- [Instructions to follow] Tally the lines of the data that include the word "size". Only the number is to be returned.

- [Records from a dataset]
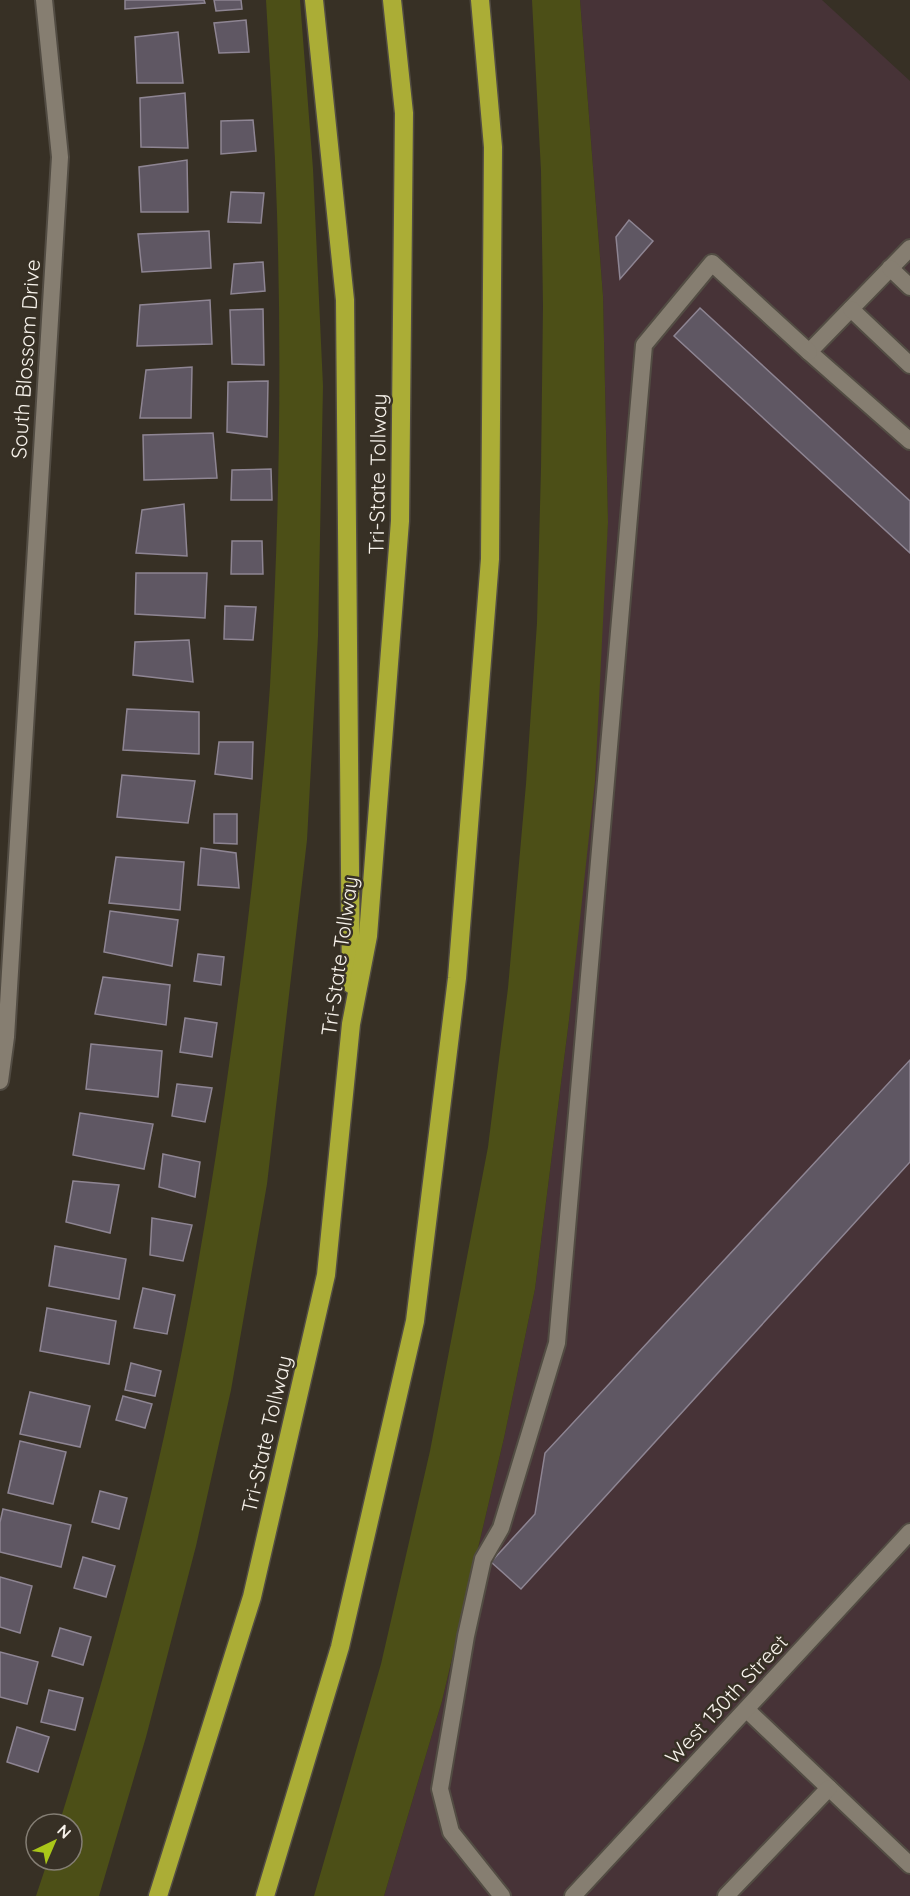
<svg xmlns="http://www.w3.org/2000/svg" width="910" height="1896" viewBox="0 0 910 1896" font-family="Quicksand,sans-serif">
<rect width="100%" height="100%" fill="#373025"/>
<path fill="#473337" d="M580,0H822L910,81V1896H384L442,1701L504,1438L535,1289L569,1020L608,522L603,296Z"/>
<g fill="#4c4f17">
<path d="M266,0H300L313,169L323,386L318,636L307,840L267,1184L231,1390L196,1546L146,1737L99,1896H36L48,1860H72V1824H59C93,1715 125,1604 151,1493C187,1343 212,1190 233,1037C249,920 262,804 270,686C279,529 282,371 277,213C275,142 270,71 266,0Z"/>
<path d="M532,0H580L603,296L608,522L595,781L569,1020L535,1289L504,1438L442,1701L384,1896H314L381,1664L430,1451L488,1147L508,988L526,784L537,623L541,468L543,306L541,171Z"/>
</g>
<g fill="#5f5763" stroke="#8e8593" stroke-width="1.5">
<path d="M125,0H204L205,3L125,9Z"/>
<path d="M214,0H241L242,9L216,11Z"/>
<path d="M246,20L249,52L219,53L214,23Z"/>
<path d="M178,32L183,83H137L135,37Z"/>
<path d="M185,93L188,148L141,147L140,98Z"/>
<path d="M253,120L256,151L221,154V121Z"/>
<path d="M187,160L188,212H141L139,167Z"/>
<path d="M231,192L264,193L261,223L228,222Z"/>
<path d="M629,220L653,241L620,279L616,237Z"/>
<path d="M209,231L211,268L142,272L138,234Z"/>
<path d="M263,262L265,291L231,294L234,264Z"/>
<path d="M210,300L212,344L137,346L140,305Z"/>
<path d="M700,308L910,501V553L674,336Z"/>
<path d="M263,309L264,365L232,364L230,310Z"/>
<path d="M192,367L191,418H140L146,370Z"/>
<path d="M268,381L267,437L227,432L228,382Z"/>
<path d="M213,433L217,478L144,480L143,435Z"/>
<path d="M271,469L272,500H231L232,470Z"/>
<path d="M184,504L187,556L136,553L142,510Z"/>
<path d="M232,541H262L263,574H231Z"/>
<path d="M136,573H207L205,618L135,614Z"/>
<path d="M225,606L256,607L253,640L224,639Z"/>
<path d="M189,640L193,682L133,675L135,642Z"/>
<path d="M127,709L199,712V754L123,750Z"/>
<path d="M219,742H253L252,779L215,774Z"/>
<path d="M122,775L195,781L188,823L117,817Z"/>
<path d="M214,814H237V844L214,843Z"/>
<path d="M201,848L236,853L239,888L198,885Z"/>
<path d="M116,857L184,862L180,910L109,903Z"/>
<path d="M110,911L178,920L172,966L104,952Z"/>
<path d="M198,954L224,957L221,985L194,981Z"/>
<path d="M103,977L170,985L166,1025L95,1014Z"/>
<path d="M185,1018L217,1023L212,1057L180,1052Z"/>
<path d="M91,1044L162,1051L158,1097L86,1089Z"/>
<path d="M910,1060V1162L521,1589L491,1562L535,1514L545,1453Z"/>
<path d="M177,1084L212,1088L205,1122L172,1116Z"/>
<path d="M80,1113L153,1124L144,1169L73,1155Z"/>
<path d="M163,1154L200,1162L195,1197L159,1187Z"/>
<path d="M73,1181L119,1185L110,1233L66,1222Z"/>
<path d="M152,1218L192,1225L183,1261L150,1255Z"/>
<path d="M55,1246L126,1259L119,1299L49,1286Z"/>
<path d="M143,1288L175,1295L167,1334L134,1328Z"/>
<path d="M47,1308L116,1321L109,1364L40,1351Z"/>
<path d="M131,1363L161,1371L155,1396L125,1390Z"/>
<path d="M30,1392L90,1406L80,1447L20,1434Z"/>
<path d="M123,1396L152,1404L145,1428L116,1420Z"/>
<path d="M20,1441L66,1452L53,1504L8,1493Z"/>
<path d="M100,1491L127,1498L119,1529L92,1522Z"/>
<path d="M3,1509L71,1525L61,1567L0,1552V1522Z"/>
<path d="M83,1557L115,1566L106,1597L74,1588Z"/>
<path d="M0,1577L32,1586L20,1633L0,1627Z"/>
<path d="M60,1628L91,1637L83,1665L52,1656Z"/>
<path d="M0,1652L38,1662L27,1704L0,1697Z"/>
<path d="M49,1690L83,1698L75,1730L41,1722Z"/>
<path d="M17,1727L49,1737L38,1772L7,1762Z"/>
</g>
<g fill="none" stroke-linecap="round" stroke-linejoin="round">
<g stroke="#524c43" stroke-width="20">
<g id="service">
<path d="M910,248L809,352L910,441"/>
<path d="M890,268L910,287"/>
<path d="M851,309L910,365"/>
<path d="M747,1710L910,1865"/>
<path d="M502,1896L451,1832L440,1789L466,1636L483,1559L501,1528L557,1343L644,345L712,263L809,352"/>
<path d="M726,1896L829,1788"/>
</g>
</g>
<g stroke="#524c43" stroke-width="20">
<g id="minor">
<path d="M0,1081L6,1037L60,157L44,0"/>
<path d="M573,1896L910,1532"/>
</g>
</g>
<g stroke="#524c43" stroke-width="21">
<g id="motorway">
<path d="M314,0L345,300L351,984"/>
<path d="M158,1896L252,1597L326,1275L351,1024L368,936L400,521L404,113L392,0"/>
<path d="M265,1896L340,1647L415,1321L457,978L490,559L493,147L480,0"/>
</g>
</g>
<use href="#service" stroke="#867e71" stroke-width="16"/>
<use href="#minor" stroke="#867e71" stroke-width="16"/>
<use href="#motorway" stroke="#abad36" stroke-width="18"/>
</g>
<g text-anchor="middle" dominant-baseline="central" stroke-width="5" stroke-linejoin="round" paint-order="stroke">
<g font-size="21" fill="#f7f2eb" stroke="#373025">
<text transform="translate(25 359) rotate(-86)">South Blossom Drive</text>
<text transform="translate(377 474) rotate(-89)">Tri-State Tollway</text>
<text transform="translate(339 956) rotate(-82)">Tri-State Tollway</text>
<text transform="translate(266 1434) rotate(-77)">Tri-State Tollway</text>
<text transform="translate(726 1699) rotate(-47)">West 130th Street</text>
</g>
</g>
<g transform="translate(54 1842) rotate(44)"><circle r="28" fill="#373025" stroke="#847e74" stroke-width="1.5"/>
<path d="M0-4.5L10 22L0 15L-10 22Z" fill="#aac719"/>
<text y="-9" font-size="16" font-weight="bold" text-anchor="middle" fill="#f7f2eb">N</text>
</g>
</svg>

- [Answer space] 2